Clayton Dubilier & Rice (CD&R), the private equity firm that has agreed to takeover Morrisons for £7bn has reached a deal with the supermarket’s pension trustees.
Amid intense competition between CD&R and rival Fortress, the private equity company confirmed it has agreed a comprehensive package of measures to support the UK supermarket’s pension schemes, on the way to completing the buyout.
The Times reported that CD&R’s commitment to the schemes means that it would be among “the best funded and best supported in the UK”.

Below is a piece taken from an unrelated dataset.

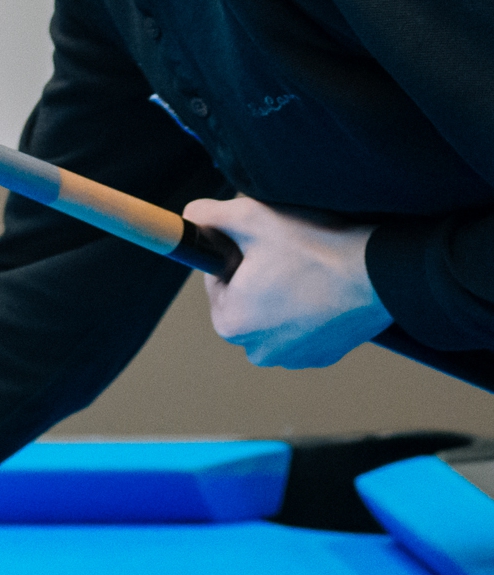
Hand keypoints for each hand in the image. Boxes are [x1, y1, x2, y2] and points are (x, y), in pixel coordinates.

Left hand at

Pension funds responsible for the retirement benefits of 85,000 current and former Morrisons employees have recently warned that they would look for mitigating concessions from both prospective bidders.

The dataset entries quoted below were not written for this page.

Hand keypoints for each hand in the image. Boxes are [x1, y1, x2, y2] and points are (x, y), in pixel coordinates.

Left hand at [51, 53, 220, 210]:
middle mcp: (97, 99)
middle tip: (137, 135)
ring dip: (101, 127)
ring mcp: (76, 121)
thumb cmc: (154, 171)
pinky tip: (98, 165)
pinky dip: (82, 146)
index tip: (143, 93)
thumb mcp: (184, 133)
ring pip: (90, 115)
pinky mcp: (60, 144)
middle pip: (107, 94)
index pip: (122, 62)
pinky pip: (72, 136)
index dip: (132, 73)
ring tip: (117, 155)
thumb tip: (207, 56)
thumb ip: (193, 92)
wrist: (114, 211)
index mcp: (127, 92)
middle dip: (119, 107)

Trustees for its two main pension funds said debt-financed bids would “worsen” the financial strength of Morrisons and therefore its ability to meet its pension promises.
After talks took place between CD&R and Morrisons’ pension trustees, a concession for “an appropriate release mechanism to allow for a gradual release of that security” has been made.
Morrisons consists of just under 500 stores and over 110,000 employees across the UK.
Morrisons first existed as a market stall in Bradford in 1899 owned by William Morrison. His son then took over the company and opened the first supermarket in the 1960s.
The Morrisons share price is up by 0.41% on Tuesday to 297.2p.